[Extracted records]
════
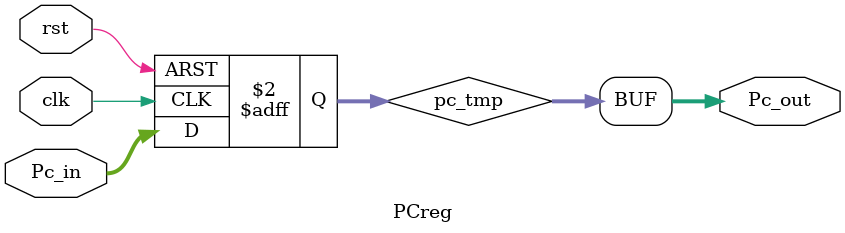
<source format=v>
`timescale 1ns / 1ps

/* PCreg£¬¸üÐÂPCµÄÖµ */
module PCreg(
    input clk,
    input rst,
    input [31:0] Pc_in,
    output [31:0] Pc_out
    );
    
    reg [31:0] pc_tmp;
	
    always @(posedge clk or posedge rst) begin
        if (rst) begin
            pc_tmp <= 32'h00400000;
        end
        else begin
            pc_tmp <= Pc_in;
        end
    end
    
    assign Pc_out = pc_tmp;

endmodule

</source>
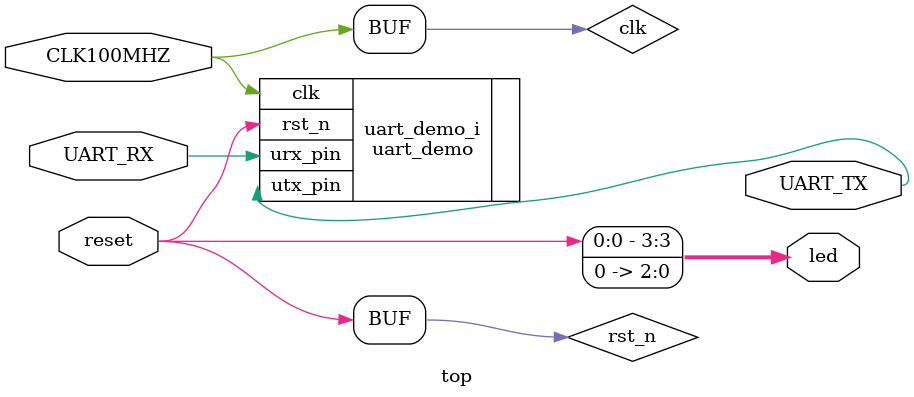
<source format=sv>
`include "svc.sv"

`include "uart_demo/uart_demo.sv"

module top (
    input  wire       CLK100MHZ,
    input  wire       reset,
    output wire [3:0] led,
    input  wire       UART_RX,
    output wire       UART_TX
);
  localparam CLOCK_FREQ = 100_000_000;
  localparam BAUD_RATE = 115_200;

  wire clk = CLK100MHZ;
  wire rst_n = reset;

  assign led[3] = reset;
  assign led[2] = 1'b0;
  assign led[1] = 1'b0;
  assign led[0] = 1'b0;

  assign clk    = CLK100MHZ;
  assign rst_n  = reset;

  uart_demo uart_demo_i (
      .clk    (clk),
      .rst_n  (rst_n),
      .urx_pin(UART_RX),
      .utx_pin(UART_TX)
  );

endmodule

</source>
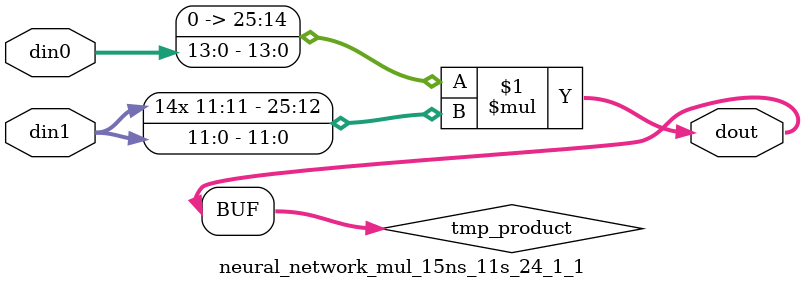
<source format=v>

`timescale 1 ns / 1 ps

  module neural_network_mul_15ns_11s_24_1_1(din0, din1, dout);
parameter ID = 1;
parameter NUM_STAGE = 0;
parameter din0_WIDTH = 14;
parameter din1_WIDTH = 12;
parameter dout_WIDTH = 26;

input [din0_WIDTH - 1 : 0] din0; 
input [din1_WIDTH - 1 : 0] din1; 
output [dout_WIDTH - 1 : 0] dout;

wire signed [dout_WIDTH - 1 : 0] tmp_product;











assign tmp_product = $signed({1'b0, din0}) * $signed(din1);










assign dout = tmp_product;







endmodule

</source>
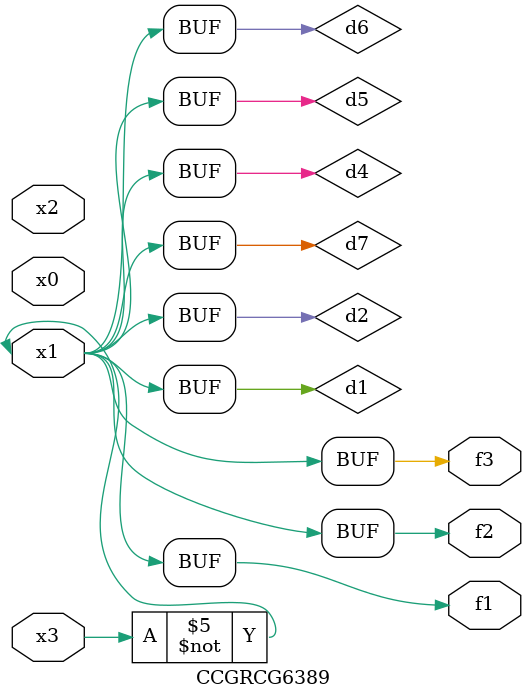
<source format=v>
module CCGRCG6389(
	input x0, x1, x2, x3,
	output f1, f2, f3
);

	wire d1, d2, d3, d4, d5, d6, d7;

	not (d1, x3);
	buf (d2, x1);
	xnor (d3, d1, d2);
	nor (d4, d1);
	buf (d5, d1, d2);
	buf (d6, d4, d5);
	nand (d7, d4);
	assign f1 = d6;
	assign f2 = d7;
	assign f3 = d6;
endmodule

</source>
════
## Task objective
Look above for every line with the word "localparam" and copy it.

## Answer area
  localparam CLOCK_FREQ = 100_000_000;
  localparam BAUD_RATE = 115_200;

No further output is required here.